Lire la chronique d' Amid Faljaoui
La revanche des salariés
Les salariés ne sont-ils pas en train de prendre leur revanche sur les clients ?
Depuis des décennies on nous répète ad nauseam que le client est roi et que le salarié doit s’adapter à ces désirs, voir à ses caprices. Or, le client risque bientôt d’être détrôné par les salariés. A vrai dire, ce n’est pas moi qui l’affirme, mais Antoine Foucher qui a consacré une tribune à ce sujet chez mes confrères du quotidien économique Les Echos.

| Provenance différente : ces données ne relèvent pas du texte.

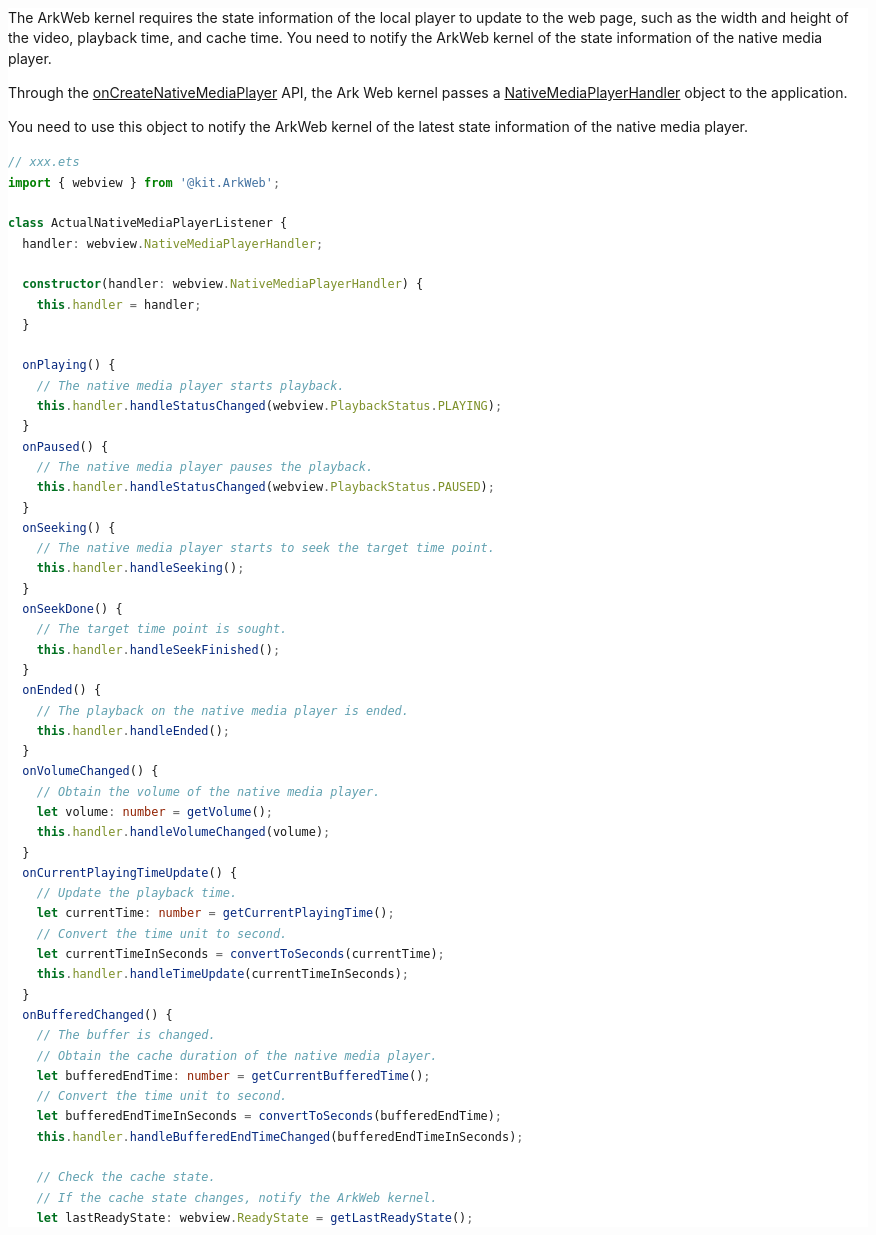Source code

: The ArkWeb kernel requires the state information of the local player to update to the web page, such as the width and height of the video, playback time, and cache time. You need to notify the ArkWeb kernel of the state information of the native media player.

Through the [onCreateNativeMediaPlayer](../reference/apis-arkweb/js-apis-webview.md#oncreatenativemediaplayer12) API, the Ark Web kernel passes a [NativeMediaPlayerHandler](../reference/apis-arkweb/js-apis-webview.md#nativemediaplayerhandler12) object to the application.

You need to use this object to notify the ArkWeb kernel of the latest state information of the native media player.

  ```ts
  // xxx.ets
  import { webview } from '@kit.ArkWeb';

  class ActualNativeMediaPlayerListener {
    handler: webview.NativeMediaPlayerHandler;

    constructor(handler: webview.NativeMediaPlayerHandler) {
      this.handler = handler;
    }

    onPlaying() {
      // The native media player starts playback.
      this.handler.handleStatusChanged(webview.PlaybackStatus.PLAYING);
    }
    onPaused() {
      // The native media player pauses the playback.
      this.handler.handleStatusChanged(webview.PlaybackStatus.PAUSED);
    }
    onSeeking() {
      // The native media player starts to seek the target time point.
      this.handler.handleSeeking();
    }
    onSeekDone() {
      // The target time point is sought.
      this.handler.handleSeekFinished();
    }
    onEnded() {
      // The playback on the native media player is ended.
      this.handler.handleEnded();
    }
    onVolumeChanged() {
      // Obtain the volume of the native media player.
      let volume: number = getVolume();
      this.handler.handleVolumeChanged(volume);
    }
    onCurrentPlayingTimeUpdate() {
      // Update the playback time.
      let currentTime: number = getCurrentPlayingTime();
      // Convert the time unit to second.
      let currentTimeInSeconds = convertToSeconds(currentTime);
      this.handler.handleTimeUpdate(currentTimeInSeconds);
    }
    onBufferedChanged() {
      // The buffer is changed.
      // Obtain the cache duration of the native media player.
      let bufferedEndTime: number = getCurrentBufferedTime();
      // Convert the time unit to second.
      let bufferedEndTimeInSeconds = convertToSeconds(bufferedEndTime);
      this.handler.handleBufferedEndTimeChanged(bufferedEndTimeInSeconds);

      // Check the cache state.
      // If the cache state changes, notify the ArkWeb kernel.
      let lastReadyState: webview.ReadyState = getLastReadyState();
  ```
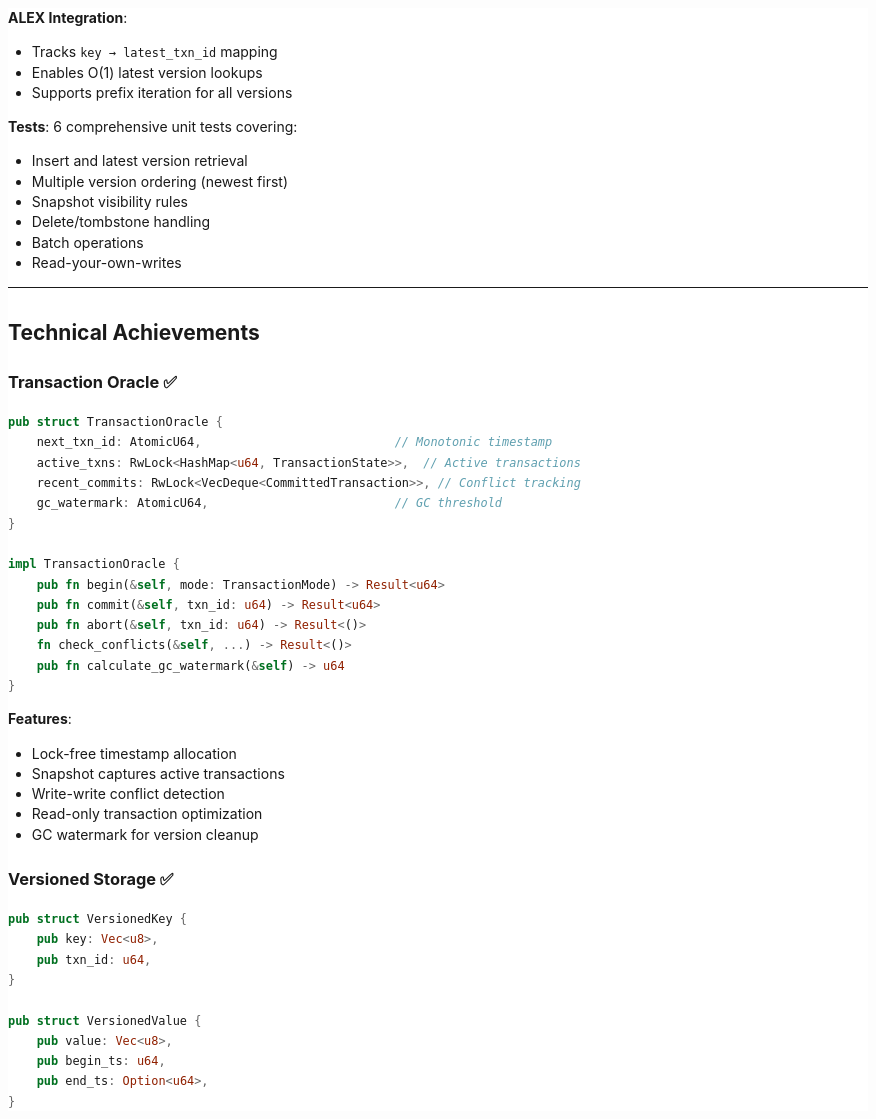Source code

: **ALEX Integration**:
- Tracks `key → latest_txn_id` mapping
- Enables O(1) latest version lookups
- Supports prefix iteration for all versions

**Tests**: 6 comprehensive unit tests covering:
- Insert and latest version retrieval
- Multiple version ordering (newest first)
- Snapshot visibility rules
- Delete/tombstone handling
- Batch operations
- Read-your-own-writes

---

## Technical Achievements

### Transaction Oracle ✅
```rust
pub struct TransactionOracle {
    next_txn_id: AtomicU64,                           // Monotonic timestamp
    active_txns: RwLock<HashMap<u64, TransactionState>>,  // Active transactions
    recent_commits: RwLock<VecDeque<CommittedTransaction>>, // Conflict tracking
    gc_watermark: AtomicU64,                          // GC threshold
}

impl TransactionOracle {
    pub fn begin(&self, mode: TransactionMode) -> Result<u64>
    pub fn commit(&self, txn_id: u64) -> Result<u64>
    pub fn abort(&self, txn_id: u64) -> Result<()>
    fn check_conflicts(&self, ...) -> Result<()>
    pub fn calculate_gc_watermark(&self) -> u64
}
```

**Features**:
- Lock-free timestamp allocation
- Snapshot captures active transactions
- Write-write conflict detection
- Read-only transaction optimization
- GC watermark for version cleanup

### Versioned Storage ✅
```rust
pub struct VersionedKey {
    pub key: Vec<u8>,
    pub txn_id: u64,
}

pub struct VersionedValue {
    pub value: Vec<u8>,
    pub begin_ts: u64,
    pub end_ts: Option<u64>,
}
```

Sa démonstration ? Regardez autour de vous : toutes les entreprises, tous les secteurs confondus se plaignent de ne pas trouver de personnel. C’est la fameuse pénurie de main-d’oeuvre qui n’affecte pas seulement les métiers de la restauration, de l’hôtellerie, mais aussi les ingénieurs. Et cette pénurie de main-d’oeuvre est là pour durer encore quelques années. Pour la simple raison qu’elle est structurelle et non pas conjoncturelle. La preuve, nos universités en Belgique ne forment pas assez d’ingénieurs pour la demande qui a explosé pour de type de profil y compris au-delà de l’industrie classique (je pense aux banques et assurances). Quant à nos restaurateurs et autres cafetiers, ils ne trouvent plus de candidats serveur pour la simple raison que le Covid-19 est passé par là. Dans pas mal de secteurs, les employés et ouvriers ont découvert qu’ils avaient parfois une vie de chien. Bref, les horaires coupés, les horaires tardifs, “c’est fini, très peu pour moi cher Monsieur”.
Maintenant, une fois ces données intégrées, mettez-vous quelques secondes à la place des employeurs en question : que peuvent-ils faire pour motiver ces salariés à venir chez eux ? Augmenter le salaire est la solution la plus évidente. Si on peut le faire pour des métiers très spécialisés dans des secteurs porteurs et à forte valeur ajoutée, c’est plus compliqué pour des métiers de proximité et de services à la personne qui sont des métiers à faibles marges. Et puis, ne l’oublions pas, le patron a beau être généreux et accepter de mordre sur sa marge, il a un associé invisible, très gourmand qui ne l’oublie jamais et…. c’est le fisc ! A quoi bon, augmenter un serveur ou une femme de ménage, si la majeure partie de cette augmentation part en charges sociales et fiscales et laisse un “net” riquiqui au salarié en question ?
Reste donc à agir sur les conditions de travail pour rendre ces jobs plus attractifs. D’où la question judicieuse posée par Antoine Foucher : jusqu’où les entreprises seront-elles prêtes à aller pour attirer et garder leurs salariés ? Les entreprises les plus riches pourront par exemple offrir une garderie d’enfants, mais quid des autres ? Les entreprises de nettoyage pourraient proposer à leur personnel ne plus avoir d’horaires éclatés, mais alors, le nettoyage devra se faire quand les salariés sont au bureau ? Le client va-t-il l’accepter ? De même, dans le secteur de la distribution et de la logistique, va-t-on faire en sorte de ne pas avoir des horaires qui fluctuent trop d’une semaine à l’autre. Mais alors, cela signifie que la flexibilité des salariés sera plus faible et donc les prix vont augmenter ? Comment vont réagir les clients ?
Vous le constatez, pour attirer et garder des salariés devenus rares, les entreprises seront peut-être obligées de bousculer les habitudes de leurs clients. C’est déjà le cas dans les banques où malgré la fin du covid, il est souvent impossible de passer en agence à l’improviste, ce qui est le contraire du service ! Philippe Bloch, auteur d’un livre culte sur les services (“services compris”) et co-fondateur de la chaine Colombus Café avait coutume de citer l’exemple d’une chaine de supermarchés aux Etats-Unis pour mieux étayer ses propos. Quiconque entrait dans l’un de ses magasins pouvait lire à l’entrée de ces magasins : Règle numéro 1 : le client a toujours raison. Règle numéro 2 : si le client a tort, relisez la règle numéro un. Aujourd’hui, je ne sais pas ce qu’il est en pour vous, mais j’ai tendance à me dire que cette époque est révolue. Aujourd’hui, j’ai beau regarder à gauche et à droite, le service, tout le monde en parle, mais dans les faits, il est devenu aussi rare que les apparitions de la Vierge Marie.